The Senate overwhelmingly supported allowing Finland and Sweden into NATO. Sen. Josh Hawley (R-Mo.) was the lone “no” vote.

Nearly every one of Hawley’s GOP colleagues disagreed with his rationale.

“Both countries already participate in NATO and American-led missions,” Senate Minority Leader Mitch McConnell (R-Ky.) said Tuesday. “Finland already meets NATO’s 2% spending target, and Sweden is making significant investments in modernizing its military.”

“If any senator finds a defensible excuse to vote no, I wish them good luck,” McConnell added.

NATO members have pledged to spend at least 2% of their gross domestic product on defense, a target that some nations have met and others haven’t yet. Sweden is in the latter group, though it has said it will meet the goal. Hawley has said the target should be higher.

Sen. Tom Cotton (R-Ark.) appeared to accuse Hawley of hypocrisy ― albeit without naming him ― for opposing Finland and Sweden joining NATO while voting in favor of North Macedonia joining the alliance in 2019.

“It would be strange indeed for any senator who voted to allow Montenegro or North Macedonia into NATO to turn around and deny membership to Finland and Sweden,” Cotton said. “I would love to hear the defense of such a curious vote.”

The Arkansas Republican is another official who seems to be laying the groundwork for a presidential bid in 2024, making several trips to the early nominating state of Iowa this year.

Hawley told HuffPost on Thursday that he doesn’t think Finland and Sweden joining NATO would be at all comparable to North Macedonia and Montenegro doing so.

“Their entrance to NATO presents no strategic implications for the United States in terms of our posture, our military forces in Europe,” Hawley said. “Finland and Sweden present huge, huge strategic implications for the United States.
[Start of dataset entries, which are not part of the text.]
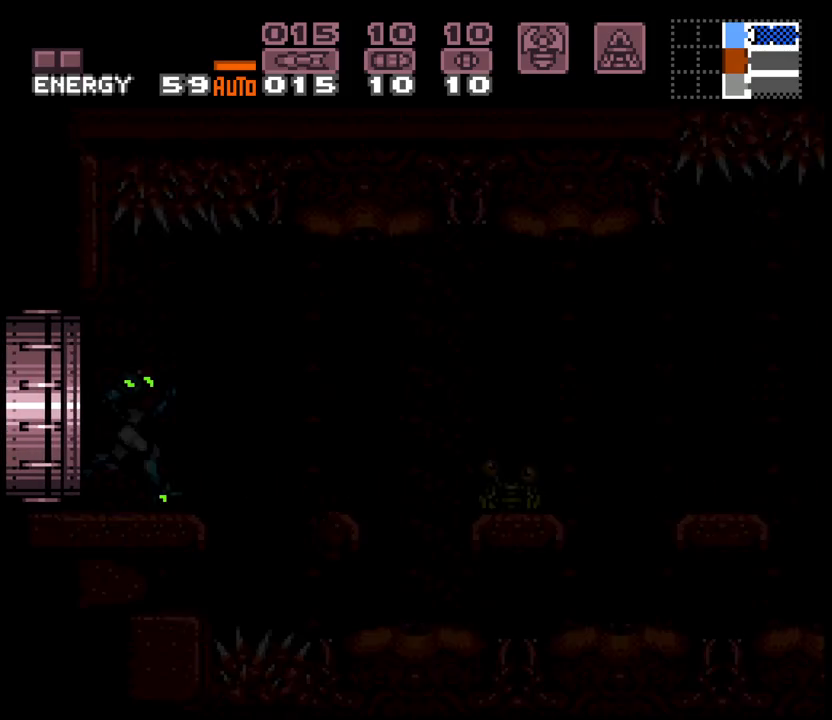
{"dt_ms": 500, "buttons": ["A", "DPAD_RIGHT"], "events": []}
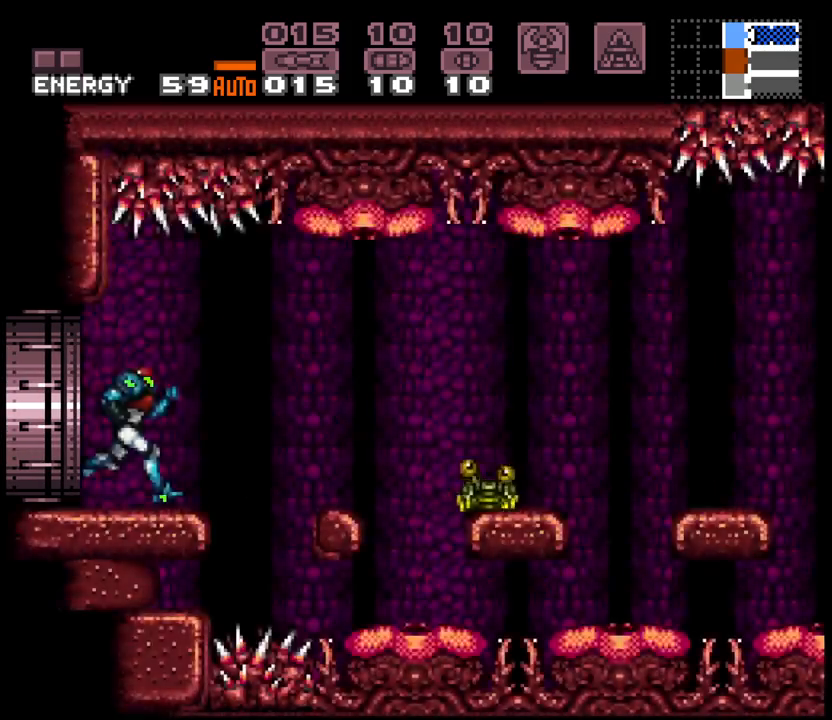
{"dt_ms": 500, "buttons": ["A", "B", "R1", "DPAD_RIGHT"], "events": [[83, "B", "down"], [117, "DPAD_RIGHT", "up"], [133, "DPAD_LEFT", "down"], [233, "DPAD_LEFT", "up"], [233, "R1", "down"], [317, "DPAD_RIGHT", "down"]]}
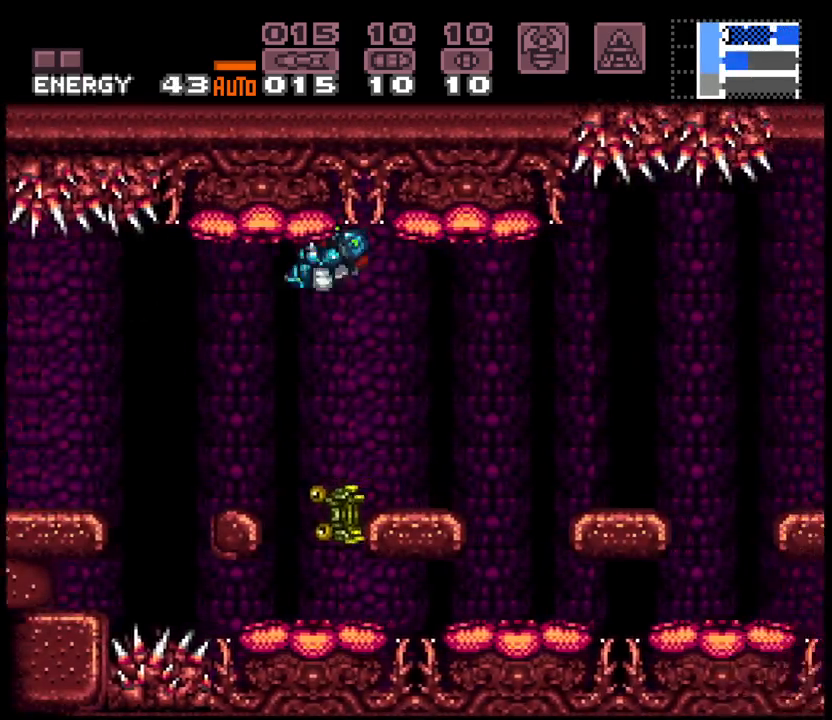
{"dt_ms": 500, "buttons": ["A", "B", "R1", "DPAD_RIGHT"], "events": []}
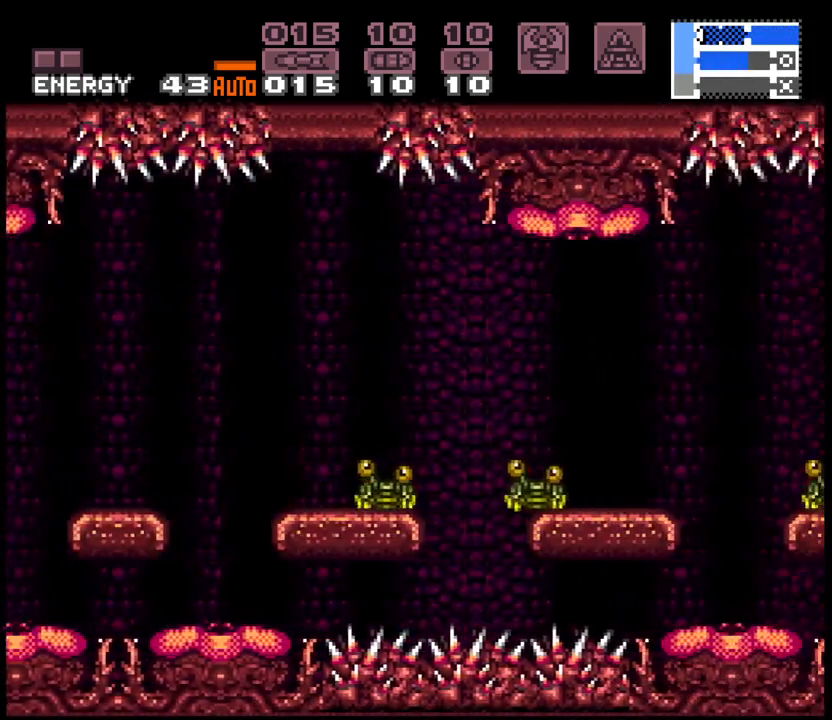
{"dt_ms": 500, "buttons": ["A", "DPAD_RIGHT"], "events": [[50, "B", "up"], [50, "R1", "up"], [150, "B", "down"], [233, "B", "up"]]}
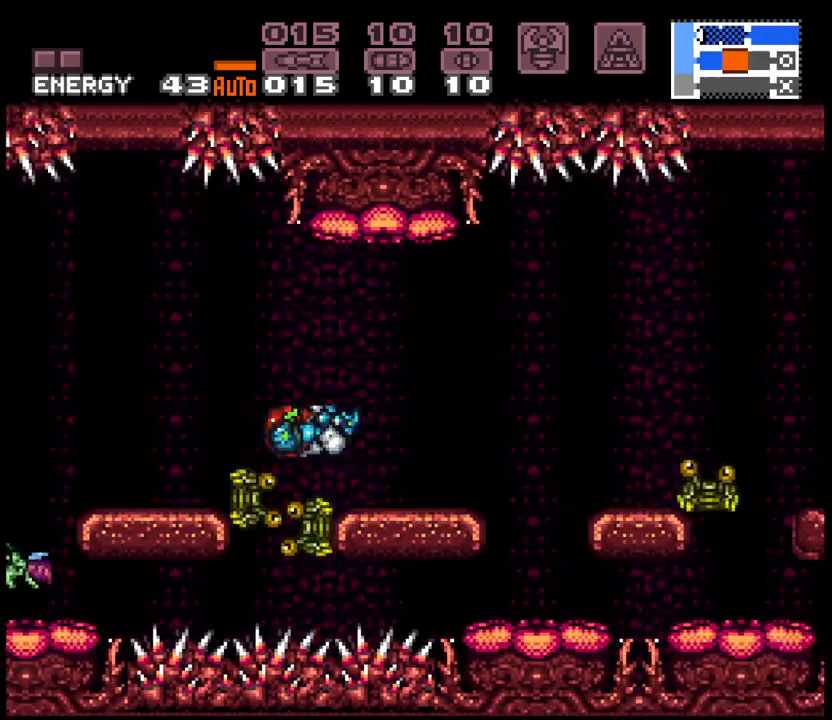
{"dt_ms": 500, "buttons": ["A", "B", "R1", "DPAD_LEFT"], "events": [[383, "B", "down"], [467, "DPAD_LEFT", "down"], [467, "DPAD_RIGHT", "up"], [483, "R1", "down"]]}
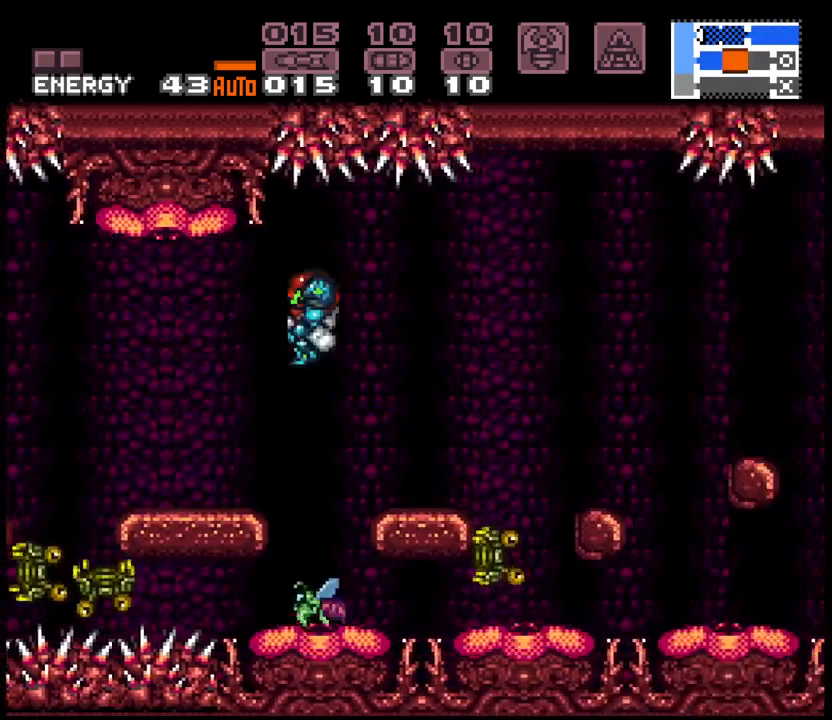
{"dt_ms": 500, "buttons": ["A", "B", "R1", "DPAD_RIGHT"], "events": [[67, "DPAD_LEFT", "up"], [233, "DPAD_RIGHT", "down"]]}
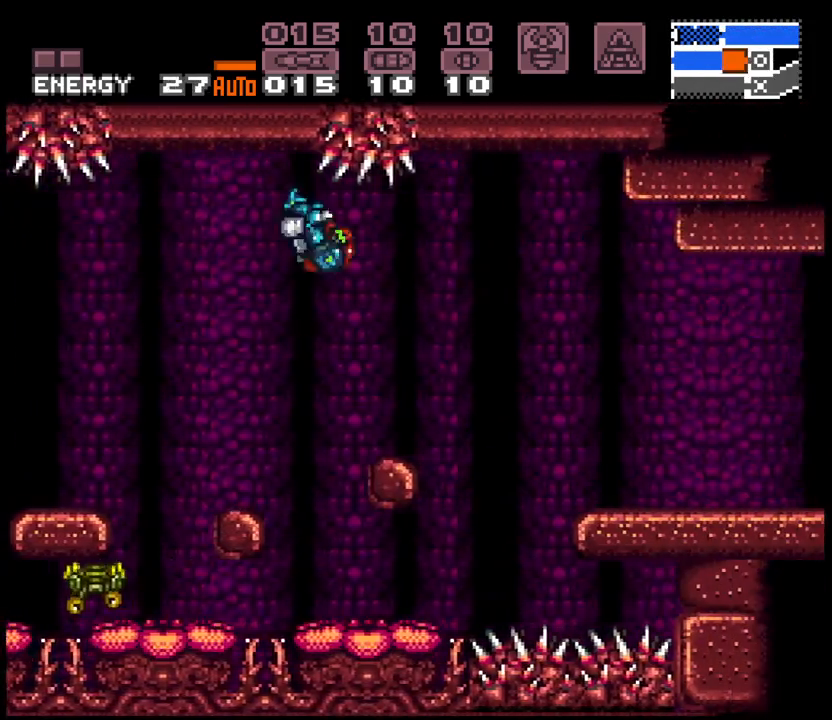
{"dt_ms": 500, "buttons": ["A"], "events": [[233, "R1", "up"], [383, "X", "down"], [433, "B", "up"], [467, "X", "up"], [483, "DPAD_RIGHT", "up"]]}
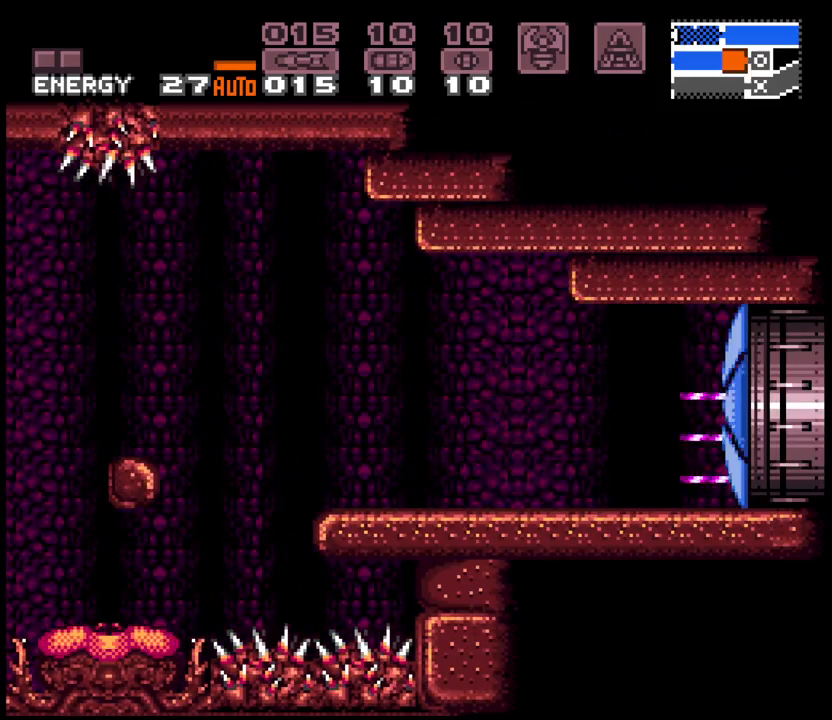
{"dt_ms": 500, "buttons": ["A", "DPAD_RIGHT"], "events": [[67, "DPAD_RIGHT", "down"]]}
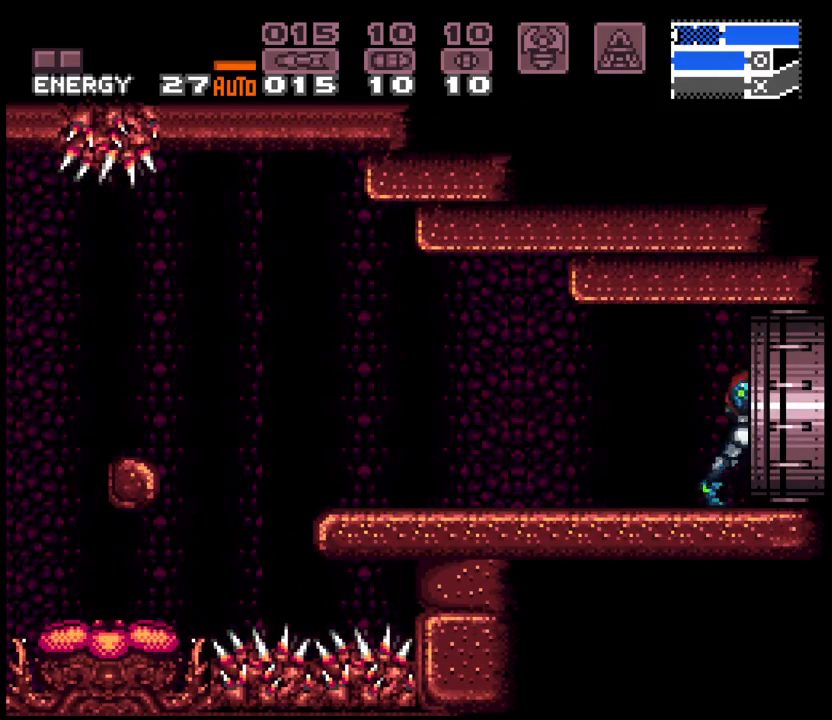
{"dt_ms": 500, "buttons": ["A", "L1", "DPAD_RIGHT"], "events": [[300, "L1", "down"], [367, "L1", "up"], [500, "L1", "down"]]}
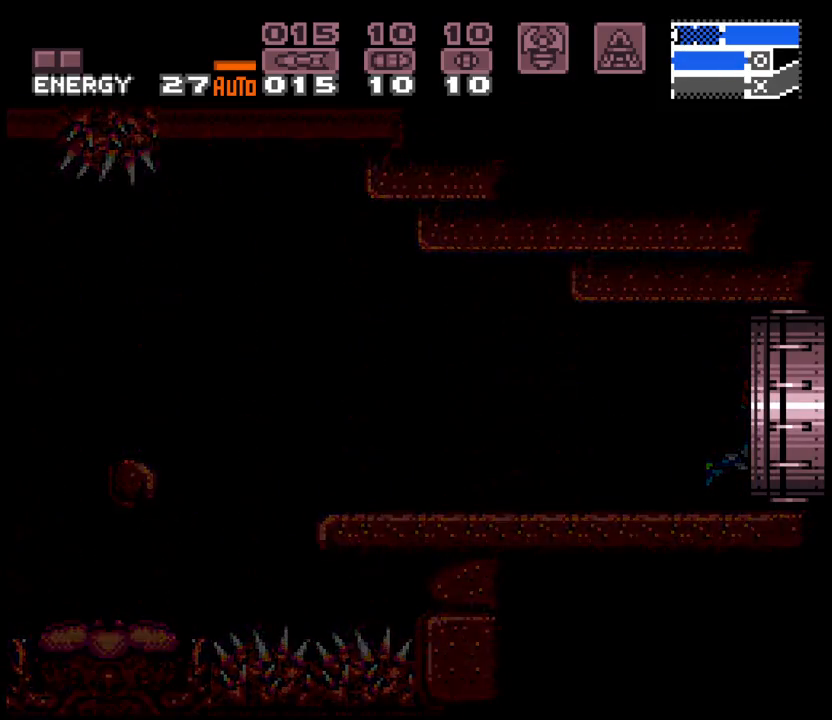
{"dt_ms": 500, "buttons": ["A", "DPAD_RIGHT"], "events": [[50, "L1", "up"]]}
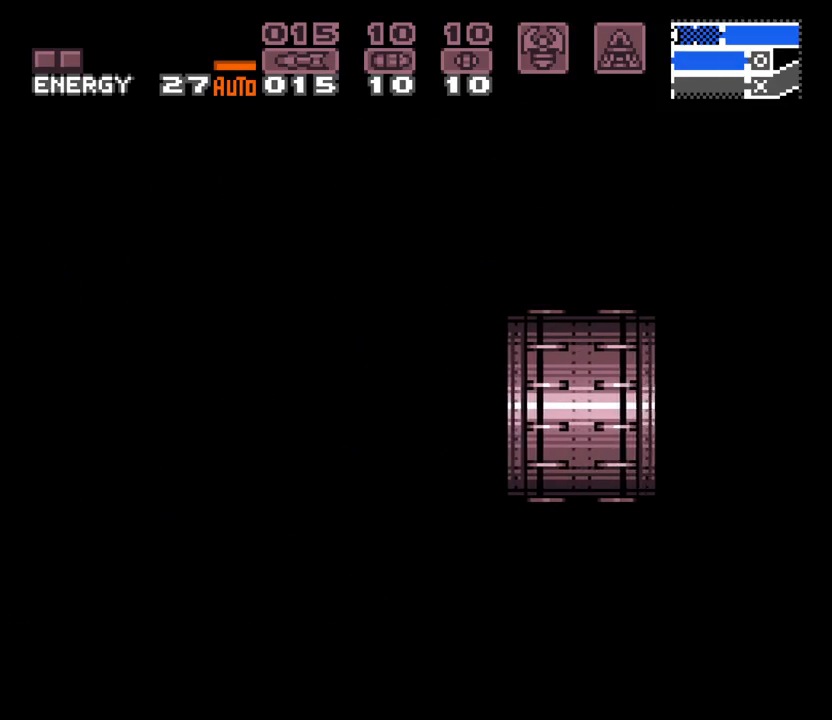
{"dt_ms": 500, "buttons": ["A", "X", "DPAD_RIGHT"], "events": [[450, "X", "down"]]}
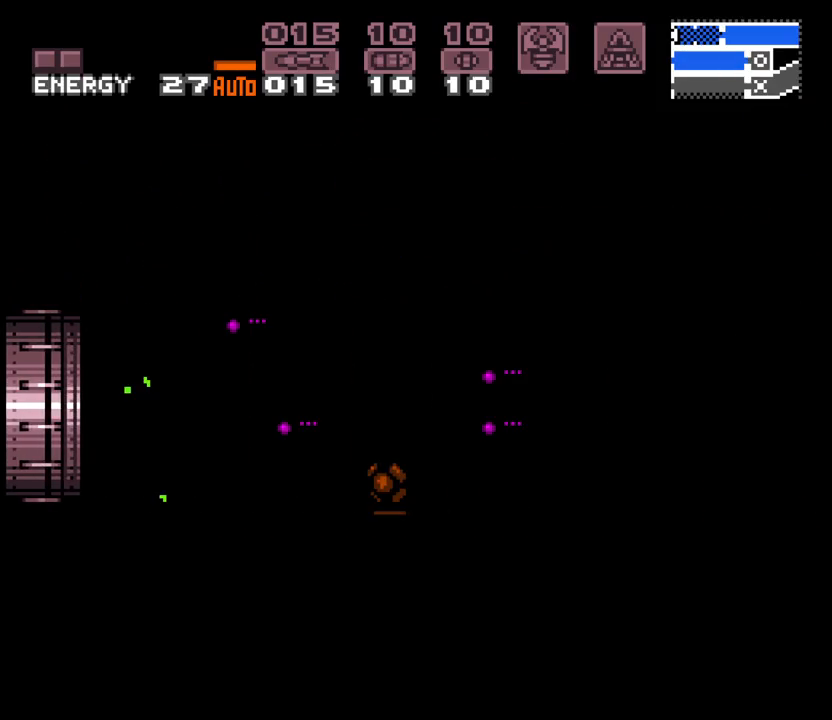
{"dt_ms": 500, "buttons": ["A", "L1", "DPAD_RIGHT"], "events": [[217, "X", "up"], [450, "L1", "down"]]}
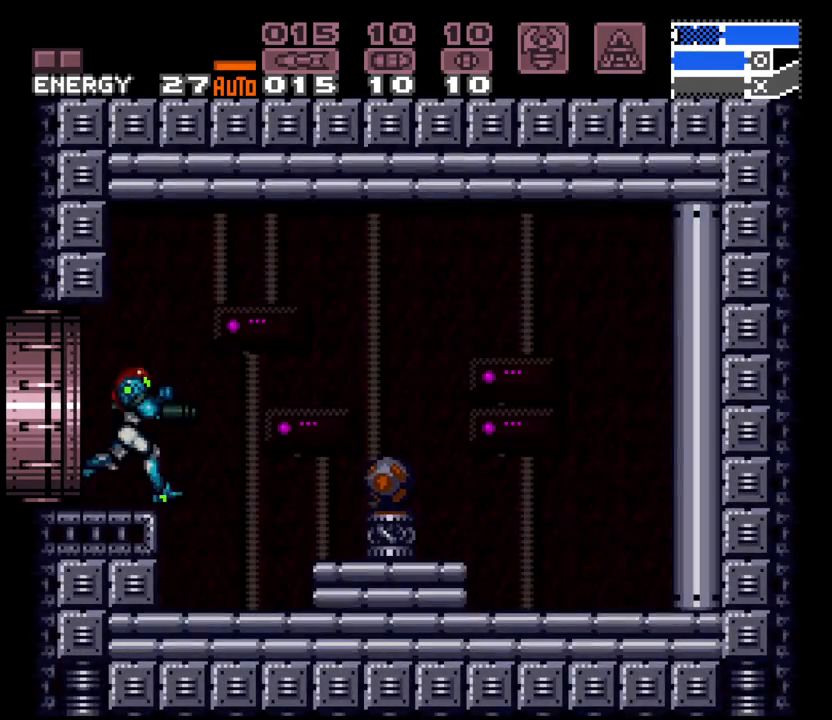
{"dt_ms": 500, "buttons": ["A", "L1", "DPAD_RIGHT"], "events": [[133, "X", "down"], [283, "X", "up"]]}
Finland has an 830-mile border with Russia. Sweden already wants increased U.S. naval presence in the Baltic Sea.”

Hawley also questioned whether Finland will maintain its current military spending, and argued that adding the two countries to NATO would ultimately burden the U.S.

Cotton, on the other hand, said that adding Finland and Sweden to NATO would make it easier, not harder, for the U.S. and its allies to defend themselves from Russia.

“Aside from their military strength and economic power, Finland and Sweden also allow us to turn the Baltic into a NATO lake, bottle up Russia’s Baltic Fleet, cut off its isolated military base at Kaliningrad, and expose Russia itself to much greater risk in the event of a conflict,” he said.

Finland and Sweden’s entry into NATO is not yet a done deal. All NATO parliaments must ratify new members, and Turkey has threatened to block their accession.

But the overwhelming Senate vote on Tuesday sent an unmistakable message of bipartisan unity in support of Europe, with ambassadors from Finland and Sweden watching the proceedings from the public gallery above the Senate floor.

“We are at an unparalleled moment in history,” Sen. Amy Klobuchar (D-Minn.) said. “Since Vladimir Putin’s cruel, unjustified invasion of Ukraine, people all over the world have been waking up out of a two-year plague, out of a slumber, to realize just how fragile our democracy is.”

“We realized it here in this building when, not so long along, insurrectionists invaded this Chamber,” Klobuchar said, referring to the events of Jan. 6, 2021.

Hawley played a starring role that day — raising his fist to the Donald Trump supporters who stormed the Capitol and then, after the attack, voting against certification of Trump’s 2020 election loss.

“We didn’t just sit back and say, ‘Well, there goes our democracy,’” Klobuchar said. “We stood up. We stood up, Democrats and Republicans, in this very chamber.”